Nicht nur Väter sind insgeheim gern gesehen, sondern Eltern im Allgemeinen! Denn vor allem Kinder machen erpressbar! Es hat ja seinen Grund, warum fast alle Comic-Superhelden maskiert sind. ;) Es macht schon Eindruck, wenn der Chef zum Gespräch bittet und so ganz nebenbei darauf hinweist, dass sollte man nicht mehr Engagement zeigen, grade die Kinder unter Hartz IV am Ende ja am meisten leiden zu hätten...!
Natürlich hat das Elterndasein durchaus auch seine für das Unternehmen riskanten Nachteile. Aber dafür hat man ja (vor allem flankiert durch unkritischen »Karriere-Feminismus«) den gewaltigen Komplex mit dem neusprechverdächtigen Titel »Vereinbarkeit von Beruf und Familie« geschaffen! Damit man die Brut immer irgendwo sorgenfrei »parken« kann, wenn man sich im Büro oder im Laden von morgens bis abends abhetzt. Ergänzt von zig »Freizeitangeboten« für die Kinder nach der Schule (Vereine, Musikunterricht, Sport etc.).
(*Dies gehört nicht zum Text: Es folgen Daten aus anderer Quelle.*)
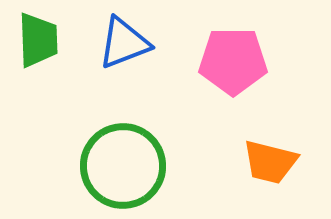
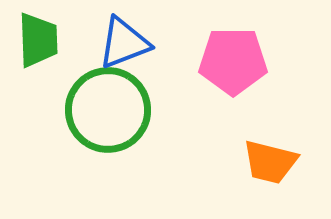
green circle: moved 15 px left, 56 px up
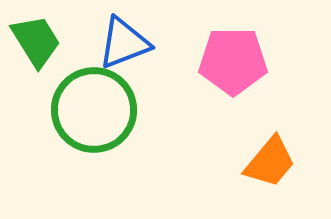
green trapezoid: moved 2 px left, 1 px down; rotated 30 degrees counterclockwise
green circle: moved 14 px left
orange trapezoid: rotated 64 degrees counterclockwise
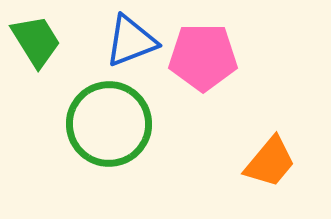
blue triangle: moved 7 px right, 2 px up
pink pentagon: moved 30 px left, 4 px up
green circle: moved 15 px right, 14 px down
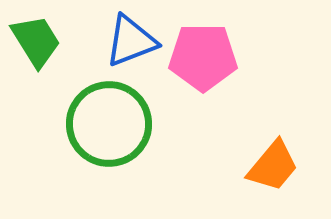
orange trapezoid: moved 3 px right, 4 px down
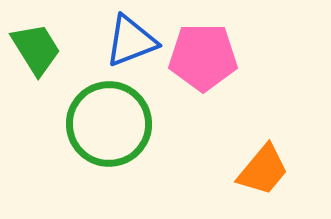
green trapezoid: moved 8 px down
orange trapezoid: moved 10 px left, 4 px down
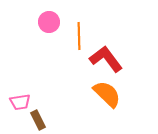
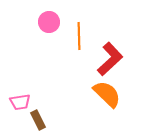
red L-shape: moved 4 px right; rotated 84 degrees clockwise
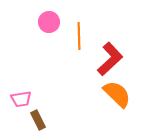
orange semicircle: moved 10 px right
pink trapezoid: moved 1 px right, 3 px up
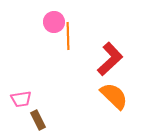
pink circle: moved 5 px right
orange line: moved 11 px left
orange semicircle: moved 3 px left, 2 px down
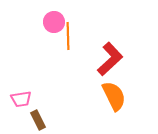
orange semicircle: rotated 20 degrees clockwise
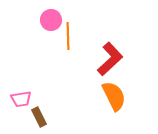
pink circle: moved 3 px left, 2 px up
brown rectangle: moved 1 px right, 3 px up
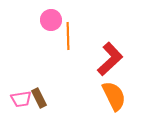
brown rectangle: moved 19 px up
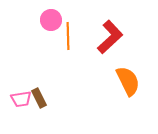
red L-shape: moved 22 px up
orange semicircle: moved 14 px right, 15 px up
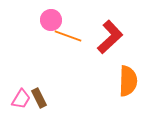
orange line: rotated 68 degrees counterclockwise
orange semicircle: rotated 28 degrees clockwise
pink trapezoid: rotated 50 degrees counterclockwise
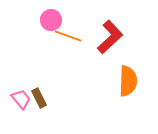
pink trapezoid: rotated 70 degrees counterclockwise
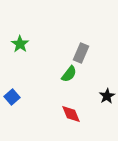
Ich hab heute generell eh den Eindruck, dass sich ganze »Familien« selbst kaum noch länger sehen als 1 oder 2 Stunden am Tag; davon, sich mit dem anderen auch wirklich zu befassen ganz abgesehen...
Was da dann am Ende in gesellschaftlicher und auf lange Sicht hinten rauskommt...!?
@Dennis82
Ach was. Das sind eben die Kollateralschäden für eine produktive Post-Wachstumsgesellschaft. Was wären wir denn nur ohne Leistung, Produktivität und Exportweltmeister-Titel? Richtig, ein afrikanisches Dorf. Immer diese deutschen Jammerlappen. tzetze. :kicher:
@Epikur
Dazu paßt, dass die Bevölkerungsmehrheit einfach ausblendet, dass alles von Menschen gemacht wird — in den jeweiligen Parlamenten — Politik eben.
Ich hab’s mal außerhalb des Internets versucht mit dem Thema, dass mich derzeit, als direkt Betroffenen, ärgert, dem Mißbrauch der Leiharbeit durch Zeitarbeitsunternehmen.
Aussage das Zuhörers:
»Laß uns nicht über Politik reden«, und weiter Fußball gucken.....
Was daran »Politik« sein soll versteh ich bis heute nicht, denn ich verstehe unter Politik sich über die Politik von SPD, Grünen & anderen Regierungsparteien in Berlin zu ärgern, und nicht ein harmloses Gespräch über den Mißbrauch von Leiharbeit.
Das ist, ergänzend, wohl auch eine Strategie der »Volksverdummung«?
Oder lebe ich in einer anderen Zeit? Früher war Politik eben sich aufregen über Schröder, Kohl, Merkel, Westerwelle, Fischer & Konsorten, aber heute ist alles »Politik«?
Soll heißen:
Man will nicht erörtern, und bezeichnet einfach alles was einem nicht in den persönlichen Kram paßt als »Politik«, sogar eigentlich ganz politikferne Themen werden so zu »Politik«, und über die redet man nicht.....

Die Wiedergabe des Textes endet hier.